Activities →
1. According to the judgment excerpt, what sum was the Lagos State Government adjudged liable to pay the judgment creditor in suit No. LD/835/99?
2. Reproduce the portion of the judgment excerpt starting at "By motion on" and ending at "garnishee order nisi?".

Quoted passage →
GALADIMA, J.C.A. (Delivering the Leading Judgment): The appeal made herein by the judgment creditor is against the ruling of the Lagos State High Court delivered by Ade-Alabi (J) on 31st day of January, 2001, wherein a garnishee order nisi made on the 18th of January, 2001 was set aside upon an application made by the judgment debtor, the Lagos State Government. The garnishee order nisi was sought by the said judgment creditor as part of efforts to enforce the judgment it had obtained in this matter on the 2nd June, 1999 in suit No. LD/835/99 in which the Lagos State Government was adjudged liable to pay the judgment creditor the sum of US$166,353,090.19.

By motion on notice dated 26/1/2001 and heard by the lower court on 31/1/2001, the Lagos State Government sought to set aside the order nisi. After hearing detailed argument from respective counsel for the parties, the learned trial Judge in his ruling set aside the garnishee order nisi. Being dissatisfied with the decision, the judgment creditor has appealed therefrom to this court. The notice of appeal filed on 1/2/2001 carried two grounds of appeal. Distilled from the said two grounds for determination of this court are these two issues set out in the appellant’s brief of argument in the following terms:

“1(a) Did the learned Judge of the High Court, upon the evidence before him possess the jurisdiction and power to set aside the garnishee order nisi?

(b)     What effect, if any, does the fact that a judgment debtor has sought to stay the execution of a judgment have upon the judgment creditors right under the Sheriffs and Civil Process Act, Cap. 407, Laws of Federation of Nigeria, 1990, to seek a garnishee order?

  1. What is the true nature of monies held by a judgment debtor in a bank, and does the judgment debtor have the ‘custody’ or the ‘control’ of such monies, within the meaning of section 84 (1) of the Sheriffs and Civil Process Act?”

For their part, the respondent also identified two issues contained in their brief of argument as follows:

“(i)     Whether the learned trial Judge has the power and was right to have set aside the garnishee order nisi made on the 18th of January, 2001?.

(ii)     Whether the monies held by a State Government/judgment debtor in a bank is in custody or under the control of a public officer and therefore subject to the provisions of S.84 of the Sheriffs and Civil Process Act, Cap. 407, Laws of Federation, 1990.”

After a careful study of the issues formulated by the parties, I find that issues Nos. 1 (a) and (b) on the appellant’s brief can be subsumed into issue No. 1 on the respondent’s brief of argument whilst issue No.2 on the appellant’s brief is substantially the same as issue No.2 formulated by the respondent in their brief. It is my considered view that the two issues formulated by the respondent will adequately determine this appeal.

Provided material →
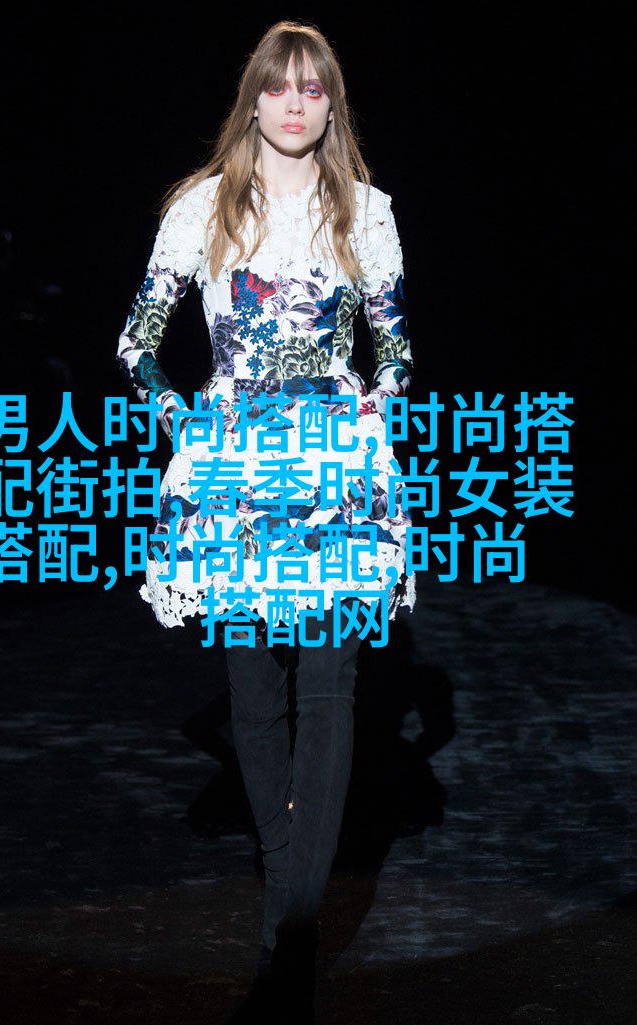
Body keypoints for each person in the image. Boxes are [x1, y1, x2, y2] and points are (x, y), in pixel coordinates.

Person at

Activity answers →
1. US$166,353,090.19.

2.
By motion on notice dated 26/1/2001 and heard by the lower court on 31/1/2001, the Lagos State Government sought to set aside the order nisi. After hearing detailed argument from respective counsel for the parties, the learned trial Judge in his ruling set aside the garnishee order nisi. Being dissatisfied with the decision, the judgment creditor has appealed therefrom to this court. The notice of appeal filed on 1/2/2001 carried two grounds of appeal. Distilled from the said two grounds for determination of this court are these two issues set out in the appellant’s brief of argument in the following terms:

“1(a) Did the learned Judge of the High Court, upon the evidence before him possess the jurisdiction and power to set aside the garnishee order nisi?